The next morning I packed up and made a side trip to Horseshoe Basin before descending into the Stehekin River Valley. Horseshoe Basin is a gorgeous place, but not an easy one to photograph, and you should see it for yourself.
After visiting the basin, I hiked on to Cottonwood Camp, a lovely and small corner of the wilderness, on the banks of the river, with a view of big peaks. This is where the forest begins to “close in” on the trail. In fact, this is where the Cascade Pass Trail ends, and is replaced by a century old wagon road, so overgrown in places that it’s invisible.
I carried an orange for two days, and ate it on the banks of the Stehekin River outside of camp. It may have been the sweetest thing I’ve ever had to eat.
My plan was to take five or six days to hike, but by this point my sleeping schedule had come pretty well in sync with the sun. The next morning I was on the trail by 8 am, and reached the next camp on my permit by 10 am.
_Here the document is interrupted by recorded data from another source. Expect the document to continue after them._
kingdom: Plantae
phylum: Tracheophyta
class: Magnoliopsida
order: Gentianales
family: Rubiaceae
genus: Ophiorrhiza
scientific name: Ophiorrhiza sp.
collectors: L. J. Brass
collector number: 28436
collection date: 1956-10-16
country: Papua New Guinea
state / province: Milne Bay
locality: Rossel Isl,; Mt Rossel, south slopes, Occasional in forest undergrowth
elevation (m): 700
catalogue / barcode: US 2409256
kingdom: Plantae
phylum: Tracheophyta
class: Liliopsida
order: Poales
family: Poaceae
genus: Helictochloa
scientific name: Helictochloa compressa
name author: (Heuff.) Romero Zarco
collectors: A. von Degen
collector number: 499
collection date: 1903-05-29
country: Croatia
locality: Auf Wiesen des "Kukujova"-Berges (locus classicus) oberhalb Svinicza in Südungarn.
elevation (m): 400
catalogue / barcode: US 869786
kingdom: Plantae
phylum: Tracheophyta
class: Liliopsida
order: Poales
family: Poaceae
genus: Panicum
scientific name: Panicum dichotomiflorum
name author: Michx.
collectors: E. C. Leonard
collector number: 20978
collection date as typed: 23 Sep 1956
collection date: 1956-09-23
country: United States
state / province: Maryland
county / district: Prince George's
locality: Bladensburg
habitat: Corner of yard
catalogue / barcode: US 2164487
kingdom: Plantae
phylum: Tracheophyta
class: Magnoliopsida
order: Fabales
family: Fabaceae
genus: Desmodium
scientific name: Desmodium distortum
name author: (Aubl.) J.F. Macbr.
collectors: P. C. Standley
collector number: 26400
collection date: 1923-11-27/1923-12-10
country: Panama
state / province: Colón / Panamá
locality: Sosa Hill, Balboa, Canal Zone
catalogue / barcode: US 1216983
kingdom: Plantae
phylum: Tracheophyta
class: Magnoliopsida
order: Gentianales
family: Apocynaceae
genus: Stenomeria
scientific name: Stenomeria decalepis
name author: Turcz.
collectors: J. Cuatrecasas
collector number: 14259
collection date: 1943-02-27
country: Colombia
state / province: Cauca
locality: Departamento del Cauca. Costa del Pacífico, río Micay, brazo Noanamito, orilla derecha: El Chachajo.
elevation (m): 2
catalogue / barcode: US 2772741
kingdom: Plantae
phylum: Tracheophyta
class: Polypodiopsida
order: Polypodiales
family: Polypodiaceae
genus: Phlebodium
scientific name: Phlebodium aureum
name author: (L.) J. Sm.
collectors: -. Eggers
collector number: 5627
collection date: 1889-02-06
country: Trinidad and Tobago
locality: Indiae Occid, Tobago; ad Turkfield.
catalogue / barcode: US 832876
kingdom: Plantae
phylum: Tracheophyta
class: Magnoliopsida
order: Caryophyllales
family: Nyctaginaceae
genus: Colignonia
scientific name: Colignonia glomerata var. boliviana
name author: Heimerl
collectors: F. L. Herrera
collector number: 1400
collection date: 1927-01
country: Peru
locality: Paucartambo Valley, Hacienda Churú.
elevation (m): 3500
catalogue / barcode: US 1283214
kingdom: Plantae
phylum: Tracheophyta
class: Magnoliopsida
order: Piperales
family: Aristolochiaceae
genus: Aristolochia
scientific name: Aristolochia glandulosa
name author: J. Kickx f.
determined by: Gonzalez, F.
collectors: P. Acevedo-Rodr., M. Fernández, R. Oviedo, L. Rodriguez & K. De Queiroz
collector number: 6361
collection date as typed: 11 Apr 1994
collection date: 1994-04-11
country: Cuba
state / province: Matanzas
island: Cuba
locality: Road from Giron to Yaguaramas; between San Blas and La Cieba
I wanted to continue hiking, although I might have built camp and explored the park-like surroundings. Instead, this became a 15 mile day, which is further than it sounds with a heavy pack that includes 10 pounds of camera gear.
For a long while, the hike becomes a river walk; the river isn’t always in sight, but it’s almost always within earshot.
After the long third day, and after reaching Stehekin, my legs were a little stiff. I stayed in the Lodge at Stehekin that night, which let me soak them (my legs) in the cold lake water, and then in a hot bath. It also let me wash up, although the town has showers for campers and thru-hikers.
Stehekin has volatile weather, and clouds make for great sunsets, although they aren’t so good for stargazing. For a while, I thought the sky might be on fire. I fell into a peaceful sleep, hoping for a clear night before I had to leave. I didn’t have to wait long for it.
The town is a small one, run by the national park service. There’s a hotel, a restaurant, and an NPS information center. All along the lake are small boat docks for people who want to avoid the Lady of the Lake, chairs and benches set up for the public, and open views of the water and the mountains beyond. The next night I wandered around these places, watching the night sky as the moon came up.
A bright day followed a cool night. While I was there I spent a day kayaking, another day on a bike exploring the old wagon roads, and managed to enjoy a cold swim.
Ultimately, I took the Lady of the Lake (ferry) to the city of Chelan, and met a friend who brought me back to the Cascade Pass trailhead, so that I could get home.